A complete, exact copy of the records is needed here.

Records contained in a dataset
-*-*-
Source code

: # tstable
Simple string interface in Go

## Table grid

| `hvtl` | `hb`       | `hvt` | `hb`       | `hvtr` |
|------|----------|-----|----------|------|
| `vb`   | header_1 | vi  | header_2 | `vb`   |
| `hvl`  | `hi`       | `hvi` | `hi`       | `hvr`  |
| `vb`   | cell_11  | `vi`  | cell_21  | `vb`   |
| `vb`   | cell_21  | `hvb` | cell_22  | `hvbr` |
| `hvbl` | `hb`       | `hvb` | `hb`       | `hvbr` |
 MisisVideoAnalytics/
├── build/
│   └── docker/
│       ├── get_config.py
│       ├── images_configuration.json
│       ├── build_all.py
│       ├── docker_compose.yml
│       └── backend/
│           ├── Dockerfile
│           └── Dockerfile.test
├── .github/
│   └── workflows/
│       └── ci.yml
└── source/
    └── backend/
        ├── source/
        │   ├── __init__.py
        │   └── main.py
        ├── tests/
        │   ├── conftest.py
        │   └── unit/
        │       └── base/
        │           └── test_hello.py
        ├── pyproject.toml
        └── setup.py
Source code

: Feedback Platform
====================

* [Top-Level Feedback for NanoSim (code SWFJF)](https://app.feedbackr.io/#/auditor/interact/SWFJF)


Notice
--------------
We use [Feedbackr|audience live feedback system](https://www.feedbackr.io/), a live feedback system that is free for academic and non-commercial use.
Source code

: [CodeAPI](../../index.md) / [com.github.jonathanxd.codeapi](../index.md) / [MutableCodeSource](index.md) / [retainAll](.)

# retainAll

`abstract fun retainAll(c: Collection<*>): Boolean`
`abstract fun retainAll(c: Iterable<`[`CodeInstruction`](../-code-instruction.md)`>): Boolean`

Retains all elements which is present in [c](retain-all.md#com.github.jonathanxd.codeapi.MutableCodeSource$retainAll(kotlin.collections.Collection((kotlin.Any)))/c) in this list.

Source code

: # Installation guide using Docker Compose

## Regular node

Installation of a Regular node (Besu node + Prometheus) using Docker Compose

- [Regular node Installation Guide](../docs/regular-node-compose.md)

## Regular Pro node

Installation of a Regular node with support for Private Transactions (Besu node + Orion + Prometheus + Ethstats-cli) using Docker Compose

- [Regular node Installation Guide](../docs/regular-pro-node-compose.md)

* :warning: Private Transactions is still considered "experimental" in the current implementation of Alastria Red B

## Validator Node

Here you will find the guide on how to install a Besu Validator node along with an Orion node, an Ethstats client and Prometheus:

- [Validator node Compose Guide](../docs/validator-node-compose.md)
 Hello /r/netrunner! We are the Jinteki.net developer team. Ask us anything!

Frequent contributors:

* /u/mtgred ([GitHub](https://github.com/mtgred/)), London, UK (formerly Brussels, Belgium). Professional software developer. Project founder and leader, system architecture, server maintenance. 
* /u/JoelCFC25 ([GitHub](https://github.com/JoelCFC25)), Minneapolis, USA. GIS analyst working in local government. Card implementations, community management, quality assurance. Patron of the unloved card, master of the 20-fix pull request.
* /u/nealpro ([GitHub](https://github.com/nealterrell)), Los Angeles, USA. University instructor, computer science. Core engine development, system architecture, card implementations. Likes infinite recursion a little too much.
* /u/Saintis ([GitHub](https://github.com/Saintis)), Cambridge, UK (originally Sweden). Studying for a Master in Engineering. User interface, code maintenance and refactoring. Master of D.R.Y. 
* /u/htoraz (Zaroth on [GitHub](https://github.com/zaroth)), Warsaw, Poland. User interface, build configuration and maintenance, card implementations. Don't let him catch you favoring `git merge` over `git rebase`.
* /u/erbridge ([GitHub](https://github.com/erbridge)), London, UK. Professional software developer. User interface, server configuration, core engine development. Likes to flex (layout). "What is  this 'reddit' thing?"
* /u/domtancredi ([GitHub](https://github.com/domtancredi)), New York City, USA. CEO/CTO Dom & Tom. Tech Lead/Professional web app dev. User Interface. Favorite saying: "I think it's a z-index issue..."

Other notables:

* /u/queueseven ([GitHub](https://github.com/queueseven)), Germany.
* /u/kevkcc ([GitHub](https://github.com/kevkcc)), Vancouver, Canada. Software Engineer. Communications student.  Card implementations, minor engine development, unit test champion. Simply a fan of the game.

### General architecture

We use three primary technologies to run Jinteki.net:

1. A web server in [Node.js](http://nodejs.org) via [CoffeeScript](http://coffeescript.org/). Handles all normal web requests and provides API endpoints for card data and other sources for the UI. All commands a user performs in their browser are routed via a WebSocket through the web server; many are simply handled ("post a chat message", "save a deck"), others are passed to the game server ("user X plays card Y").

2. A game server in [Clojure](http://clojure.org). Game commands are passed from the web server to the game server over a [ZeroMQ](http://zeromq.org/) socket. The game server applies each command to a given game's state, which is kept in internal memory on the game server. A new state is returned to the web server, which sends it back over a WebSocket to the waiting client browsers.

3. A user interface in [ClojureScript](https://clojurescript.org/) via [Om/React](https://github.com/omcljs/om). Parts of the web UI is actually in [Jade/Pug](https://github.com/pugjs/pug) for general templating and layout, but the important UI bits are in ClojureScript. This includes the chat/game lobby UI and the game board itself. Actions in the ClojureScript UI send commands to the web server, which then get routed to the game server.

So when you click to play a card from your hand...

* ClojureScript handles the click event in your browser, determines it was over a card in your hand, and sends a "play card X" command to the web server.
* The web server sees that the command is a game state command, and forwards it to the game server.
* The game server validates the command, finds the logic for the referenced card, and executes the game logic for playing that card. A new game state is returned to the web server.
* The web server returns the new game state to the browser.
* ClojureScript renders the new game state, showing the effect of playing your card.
-*-*-
● **Solution**
Source code

: # tstable
Simple string interface in Go

## Table grid

| `hvtl` | `hb`       | `hvt` | `hb`       | `hvtr` |
|------|----------|-----|----------|------|
| `vb`   | header_1 | vi  | header_2 | `vb`   |
| `hvl`  | `hi`       | `hvi` | `hi`       | `hvr`  |
| `vb`   | cell_11  | `vi`  | cell_21  | `vb`   |
| `vb`   | cell_21  | `hvb` | cell_22  | `hvbr` |
| `hvbl` | `hb`       | `hvb` | `hb`       | `hvbr` |
 MisisVideoAnalytics/
├── build/
│   └── docker/
│       ├── get_config.py
│       ├── images_configuration.json
│       ├── build_all.py
│       ├── docker_compose.yml
│       └── backend/
│           ├── Dockerfile
│           └── Dockerfile.test
├── .github/
│   └── workflows/
│       └── ci.yml
└── source/
    └── backend/
        ├── source/
        │   ├── __init__.py
        │   └── main.py
        ├── tests/
        │   ├── conftest.py
        │   └── unit/
        │       └── base/
        │           └── test_hello.py
        ├── pyproject.toml
        └── setup.py
Source code

: Feedback Platform
====================

* [Top-Level Feedback for NanoSim (code SWFJF)](https://app.feedbackr.io/#/auditor/interact/SWFJF)


Notice
--------------
We use [Feedbackr|audience live feedback system](https://www.feedbackr.io/), a live feedback system that is free for academic and non-commercial use.
Source code

: [CodeAPI](../../index.md) / [com.github.jonathanxd.codeapi](../index.md) / [MutableCodeSource](index.md) / [retainAll](.)

# retainAll

`abstract fun retainAll(c: Collection<*>): Boolean`
`abstract fun retainAll(c: Iterable<`[`CodeInstruction`](../-code-instruction.md)`>): Boolean`

Retains all elements which is present in [c](retain-all.md#com.github.jonathanxd.codeapi.MutableCodeSource$retainAll(kotlin.collections.Collection((kotlin.Any)))/c) in this list.

Source code

: # Installation guide using Docker Compose

## Regular node

Installation of a Regular node (Besu node + Prometheus) using Docker Compose

- [Regular node Installation Guide](../docs/regular-node-compose.md)

## Regular Pro node

Installation of a Regular node with support for Private Transactions (Besu node + Orion + Prometheus + Ethstats-cli) using Docker Compose

- [Regular node Installation Guide](../docs/regular-pro-node-compose.md)

* :warning: Private Transactions is still considered "experimental" in the current implementation of Alastria Red B

## Validator Node

Here you will find the guide on how to install a Besu Validator node along with an Orion node, an Ethstats client and Prometheus:

- [Validator node Compose Guide](../docs/validator-node-compose.md)
 Hello /r/netrunner! We are the Jinteki.net developer team. Ask us anything!

Frequent contributors:

* /u/mtgred ([GitHub](https://github.com/mtgred/)), London, UK (formerly Brussels, Belgium). Professional software developer. Project founder and leader, system architecture, server maintenance. 
* /u/JoelCFC25 ([GitHub](https://github.com/JoelCFC25)), Minneapolis, USA. GIS analyst working in local government. Card implementations, community management, quality assurance. Patron of the unloved card, master of the 20-fix pull request.
* /u/nealpro ([GitHub](https://github.com/nealterrell)), Los Angeles, USA. University instructor, computer science. Core engine development, system architecture, card implementations. Likes infinite recursion a little too much.
* /u/Saintis ([GitHub](https://github.com/Saintis)), Cambridge, UK (originally Sweden). Studying for a Master in Engineering. User interface, code maintenance and refactoring. Master of D.R.Y. 
* /u/htoraz (Zaroth on [GitHub](https://github.com/zaroth)), Warsaw, Poland. User interface, build configuration and maintenance, card implementations. Don't let him catch you favoring `git merge` over `git rebase`.
* /u/erbridge ([GitHub](https://github.com/erbridge)), London, UK. Professional software developer. User interface, server configuration, core engine development. Likes to flex (layout). "What is  this 'reddit' thing?"
* /u/domtancredi ([GitHub](https://github.com/domtancredi)), New York City, USA. CEO/CTO Dom & Tom. Tech Lead/Professional web app dev. User Interface. Favorite saying: "I think it's a z-index issue..."

Other notables:

* /u/queueseven ([GitHub](https://github.com/queueseven)), Germany.
* /u/kevkcc ([GitHub](https://github.com/kevkcc)), Vancouver, Canada. Software Engineer. Communications student.  Card implementations, minor engine development, unit test champion. Simply a fan of the game.

### General architecture

We use three primary technologies to run Jinteki.net:

1. A web server in [Node.js](http://nodejs.org) via [CoffeeScript](http://coffeescript.org/). Handles all normal web requests and provides API endpoints for card data and other sources for the UI. All commands a user performs in their browser are routed via a WebSocket through the web server; many are simply handled ("post a chat message", "save a deck"), others are passed to the game server ("user X plays card Y").

2. A game server in [Clojure](http://clojure.org). Game commands are passed from the web server to the game server over a [ZeroMQ](http://zeromq.org/) socket. The game server applies each command to a given game's state, which is kept in internal memory on the game server. A new state is returned to the web server, which sends it back over a WebSocket to the waiting client browsers.

3. A user interface in [ClojureScript](https://clojurescript.org/) via [Om/React](https://github.com/omcljs/om). Parts of the web UI is actually in [Jade/Pug](https://github.com/pugjs/pug) for general templating and layout, but the important UI bits are in ClojureScript. This includes the chat/game lobby UI and the game board itself. Actions in the ClojureScript UI send commands to the web server, which then get routed to the game server.

So when you click to play a card from your hand...

* ClojureScript handles the click event in your browser, determines it was over a card in your hand, and sends a "play card X" command to the web server.
* The web server sees that the command is a game state command, and forwards it to the game server.
* The game server validates the command, finds the logic for the referenced card, and executes the game logic for playing that card. A new game state is returned to the web server.
* The web server returns the new game state to the browser.
* ClojureScript renders the new game state, showing the effect of playing your card.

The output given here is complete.